Detonation on TNT 100 Shot-Help
I posted this on the other board but i figure i'll post it here too in case some of you dont hang out there:
Hey guys, I need some help and opinions here from the N20 gurus. I dyno'd my car today on a TNT 100 Shot(wet). It made plenty of power,(120 rwhp)but for the 1st second when the N20 came on it would detonate. Now, I can not hear it at all when i am on the street. I only heard it on the dyno, but there was no mistaking it. At this point, i dont know if the conditions that caused the detonation came from the dyno process itself, or if it is happening on the street also and I just cant hear it over my pro 5.0 and all the road noise.

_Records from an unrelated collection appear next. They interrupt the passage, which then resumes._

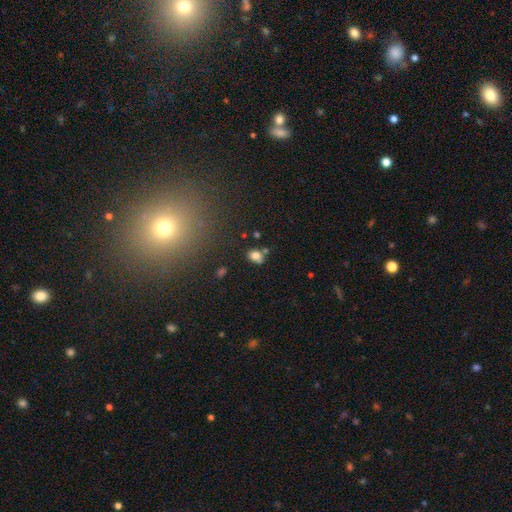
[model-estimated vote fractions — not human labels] smooth_or_featured: smooth (p=0.78) [alt: star or artifact p=0.12]
how_rounded: in between (p=0.67) [alt: round p=0.31]
merging: none (p=0.61) [alt: minor disturbance p=0.17]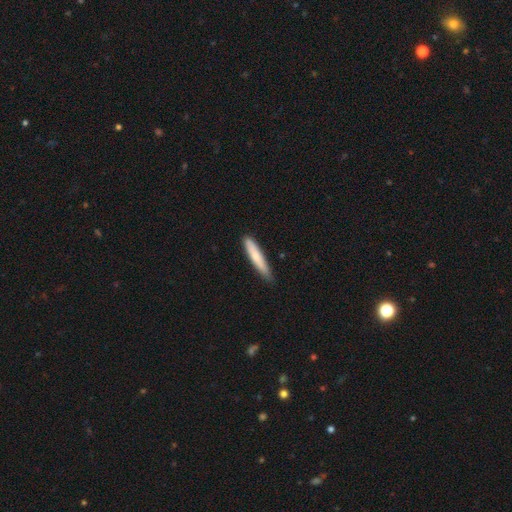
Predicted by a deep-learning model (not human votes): Morphology: type=smooth (74%); roundness=cigar-shaped (91%); merging=none (80%).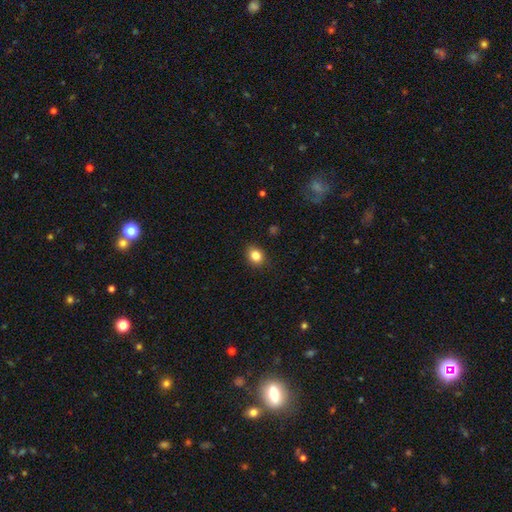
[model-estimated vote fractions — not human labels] smooth-or-featured: smooth: 84% | star or artifact: 10% | featured or disk: 6%
  how-rounded: round: 51% | in between: 48% | cigar-shaped: 1%
  merging: none: 87% | minor disturbance: 10% | major disturbance: 2% | merger: 1%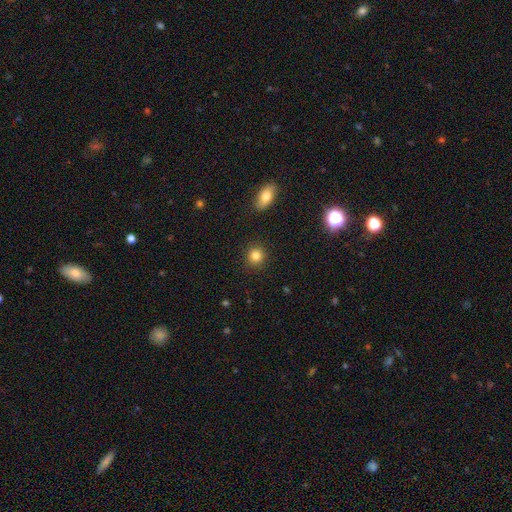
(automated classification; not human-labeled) Morphology: type=smooth (83%); roundness=round (89%); merging=none (91%).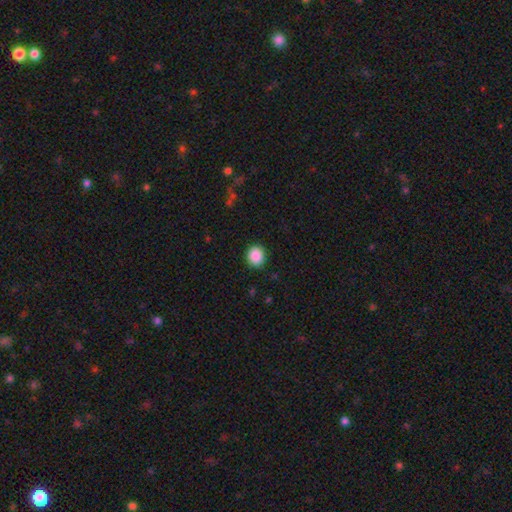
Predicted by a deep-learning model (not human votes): This is clearly a smooth galaxy (89%). How rounded: clearly round (80%). Merging: clearly none (89%).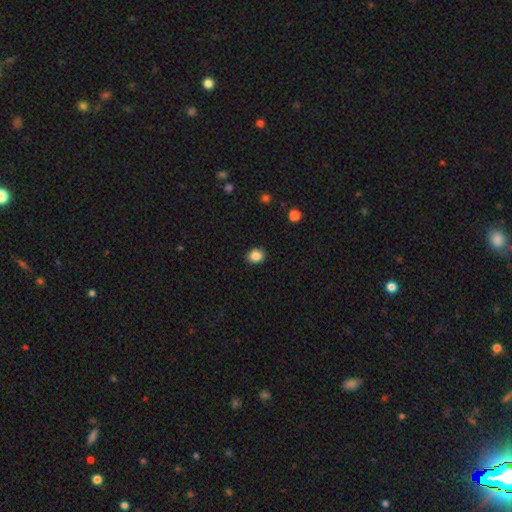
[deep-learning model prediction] This appears to be a smooth galaxy with no disk features (87%) that is round (68%). Merging: none (90%).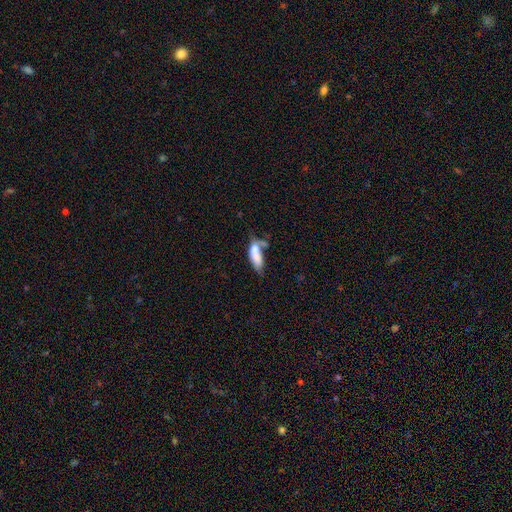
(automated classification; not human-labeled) Smooth or featured? smooth (73%)
How rounded? in between (68%)
Merging? merger (40%)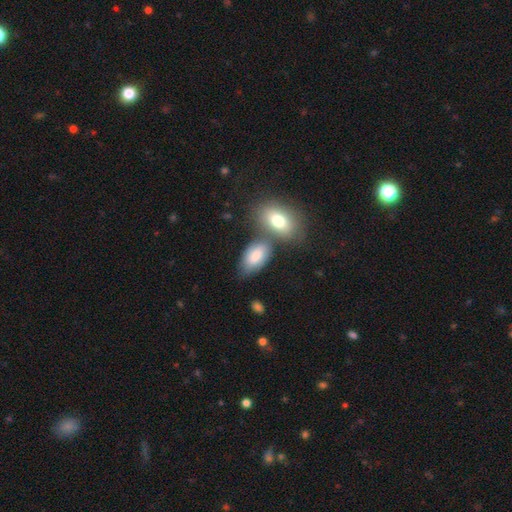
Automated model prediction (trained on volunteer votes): smooth 80%, featured or disk 13%, star or artifact 7%. Down the decision tree: how rounded — in between (93%); merging — none (54%).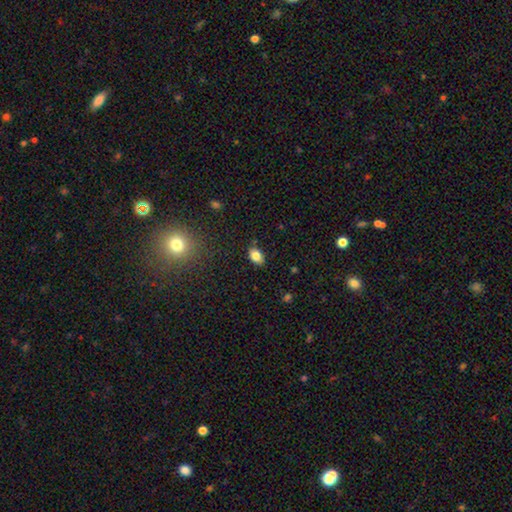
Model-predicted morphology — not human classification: Smooth or featured? Predicted: smooth (p=0.83). How rounded? Predicted: in between (p=0.87). Merging? Predicted: none (p=0.85).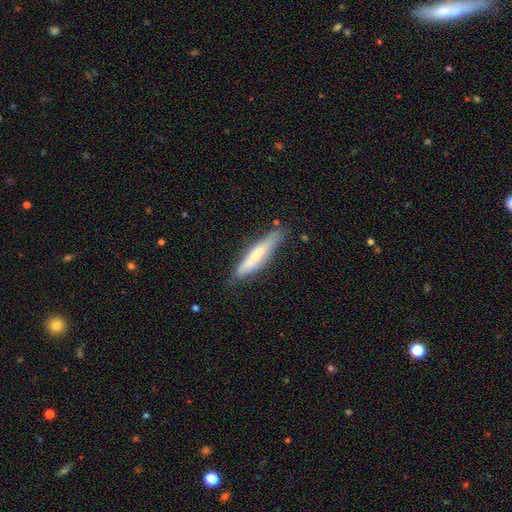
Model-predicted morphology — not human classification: A smooth galaxy with no disk features (50%) that is cigar-shaped (83%). Merging: none (79%).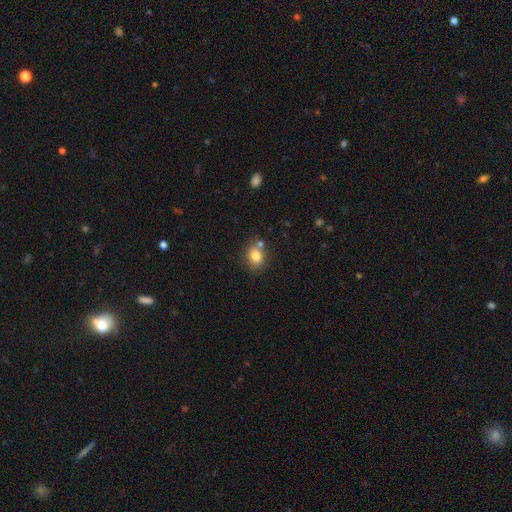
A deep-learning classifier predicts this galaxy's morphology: Overall: smooth (81%). How rounded: round (58%; in between 41%). Merging: none (68%).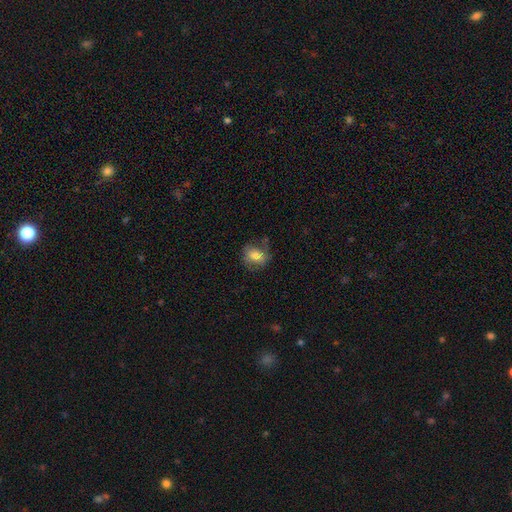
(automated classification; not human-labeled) smooth_or_featured: smooth (p=0.66) [alt: featured or disk p=0.25]
how_rounded: in between (p=0.50) [alt: round p=0.49]
merging: none (p=0.62) [alt: minor disturbance p=0.25]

I am running autolite 104's gapped at .050. I have taken no timing out and am on 91 octane Shell gas. Car is a 99 M6 with mods shown in sig. Window switch comes on at 3K and off at 5.9K.Do you think I'd hear it if I was detonating on the street? Any suggestions?
Here's the dyno sheet:
http://www.area16.com/ApexN20.jpg
<small>[ March 16, 2003, 06:11 PM: Message edited by: Threesixes ]</small>
Hey guys, I need some help and opinions here from the N20 gurus. I dyno'd my car today on a TNT 100 Shot(wet). It made plenty of power,(120 rwhp)but for the 1st second when the N20 came on it would detonate. Now, I can not hear it at all when i am on the street. I only heard it on the dyno, but there was no mistaking it. At this point, i dont know if the conditions that caused the detonation came from the dyno process itself, or if it is happening on the street also and I just cant hear it over my pro 5.0 and all the road noise.
I am running autolite 104's gapped at .050. I have taken no timing out and am on 91 octane Shell gas. Car is a 99 M6 with mods shown in sig. Window switch comes on at 3K and off at 5.9K.Do you think I'd hear it if I was detonating on the street? Any suggestions?
Here's the dyno sheet:
http://www.area16.com/ApexN20.jpg
<small>[ March 16, 2003, 06:11 PM: Message edited by: Threesixes ]</small>
I think you need to close that gap some and mix in some race gas if 91 is the best you could get. I would expect it to detonate with the conditions you mentioned.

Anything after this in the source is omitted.